<<<<
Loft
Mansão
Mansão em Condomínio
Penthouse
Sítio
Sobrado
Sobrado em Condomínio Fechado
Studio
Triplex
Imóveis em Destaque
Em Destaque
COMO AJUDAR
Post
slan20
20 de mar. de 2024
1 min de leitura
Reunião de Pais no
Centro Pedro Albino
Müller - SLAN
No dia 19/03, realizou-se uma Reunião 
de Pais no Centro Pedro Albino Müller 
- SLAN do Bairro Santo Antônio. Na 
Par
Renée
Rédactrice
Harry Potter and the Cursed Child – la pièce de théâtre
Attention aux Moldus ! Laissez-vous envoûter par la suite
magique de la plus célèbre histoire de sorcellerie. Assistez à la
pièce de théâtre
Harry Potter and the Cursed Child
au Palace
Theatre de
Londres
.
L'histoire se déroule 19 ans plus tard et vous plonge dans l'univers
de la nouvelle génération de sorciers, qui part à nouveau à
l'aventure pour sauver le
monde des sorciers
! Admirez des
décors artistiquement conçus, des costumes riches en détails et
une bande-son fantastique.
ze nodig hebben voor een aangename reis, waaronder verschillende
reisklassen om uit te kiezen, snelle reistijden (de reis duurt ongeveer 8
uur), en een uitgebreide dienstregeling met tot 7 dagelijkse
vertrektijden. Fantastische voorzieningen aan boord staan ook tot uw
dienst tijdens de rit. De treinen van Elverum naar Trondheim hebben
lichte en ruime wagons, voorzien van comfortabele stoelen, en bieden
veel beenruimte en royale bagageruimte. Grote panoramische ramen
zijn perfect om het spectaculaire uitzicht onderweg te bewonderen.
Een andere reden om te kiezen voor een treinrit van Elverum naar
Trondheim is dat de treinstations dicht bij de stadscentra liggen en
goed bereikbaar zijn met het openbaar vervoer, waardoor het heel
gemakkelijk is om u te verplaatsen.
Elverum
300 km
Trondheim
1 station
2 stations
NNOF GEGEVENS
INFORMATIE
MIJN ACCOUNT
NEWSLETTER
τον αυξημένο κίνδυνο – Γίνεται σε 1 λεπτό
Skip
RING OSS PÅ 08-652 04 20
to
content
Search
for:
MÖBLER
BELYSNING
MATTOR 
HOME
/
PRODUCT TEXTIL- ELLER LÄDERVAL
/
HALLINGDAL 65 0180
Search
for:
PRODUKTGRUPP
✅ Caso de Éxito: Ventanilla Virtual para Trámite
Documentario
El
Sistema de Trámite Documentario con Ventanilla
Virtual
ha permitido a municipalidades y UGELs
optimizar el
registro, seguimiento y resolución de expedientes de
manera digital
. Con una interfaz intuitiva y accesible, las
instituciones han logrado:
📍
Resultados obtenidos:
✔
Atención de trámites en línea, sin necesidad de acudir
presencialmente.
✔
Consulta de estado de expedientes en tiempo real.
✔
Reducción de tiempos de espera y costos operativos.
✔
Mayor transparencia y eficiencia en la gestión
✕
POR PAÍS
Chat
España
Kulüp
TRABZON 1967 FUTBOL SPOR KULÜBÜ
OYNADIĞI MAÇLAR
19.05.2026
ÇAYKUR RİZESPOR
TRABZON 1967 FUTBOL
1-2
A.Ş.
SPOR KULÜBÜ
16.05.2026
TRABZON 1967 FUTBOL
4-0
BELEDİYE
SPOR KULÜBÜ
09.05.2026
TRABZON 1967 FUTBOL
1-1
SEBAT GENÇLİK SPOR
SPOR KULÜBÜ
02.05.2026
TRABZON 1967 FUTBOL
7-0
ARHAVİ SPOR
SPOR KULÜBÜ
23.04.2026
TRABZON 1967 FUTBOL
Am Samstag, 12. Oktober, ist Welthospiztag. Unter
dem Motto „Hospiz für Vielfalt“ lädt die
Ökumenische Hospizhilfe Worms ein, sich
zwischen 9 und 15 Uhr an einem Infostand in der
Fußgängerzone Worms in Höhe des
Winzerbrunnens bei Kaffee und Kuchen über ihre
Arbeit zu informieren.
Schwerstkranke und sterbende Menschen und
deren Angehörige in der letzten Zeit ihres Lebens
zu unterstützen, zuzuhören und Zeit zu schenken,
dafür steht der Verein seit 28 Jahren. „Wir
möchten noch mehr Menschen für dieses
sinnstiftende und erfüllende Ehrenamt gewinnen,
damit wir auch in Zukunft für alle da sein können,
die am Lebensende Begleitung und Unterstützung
>>>>
WORK ORDER: Repeat the records line for line, without changes, starting from the first line and stopping after the line that contains "uur), en een".

SOLVED PROBLEM:
Loft
Mansão
Mansão em Condomínio
Penthouse
Sítio
Sobrado
Sobrado em Condomínio Fechado
Studio
Triplex
Imóveis em Destaque
Em Destaque
COMO AJUDAR
Post
slan20
20 de mar. de 2024
1 min de leitura
Reunião de Pais no
Centro Pedro Albino
Müller - SLAN
No dia 19/03, realizou-se uma Reunião 
de Pais no Centro Pedro Albino Müller 
- SLAN do Bairro Santo Antônio. Na 
Par
Renée
Rédactrice
Harry Potter and the Cursed Child – la pièce de théâtre
Attention aux Moldus ! Laissez-vous envoûter par la suite
magique de la plus célèbre histoire de sorcellerie. Assistez à la
pièce de théâtre
Harry Potter and the Cursed Child
au Palace
Theatre de
Londres
.
L'histoire se déroule 19 ans plus tard et vous plonge dans l'univers
de la nouvelle génération de sorciers, qui part à nouveau à
l'aventure pour sauver le
monde des sorciers
! Admirez des
décors artistiquement conçus, des costumes riches en détails et
une bande-son fantastique.
ze nodig hebben voor een aangename reis, waaronder verschillende
reisklassen om uit te kiezen, snelle reistijden (de reis duurt ongeveer 8
uur), en een uitgebreide dienstregeling met tot 7 dagelijkse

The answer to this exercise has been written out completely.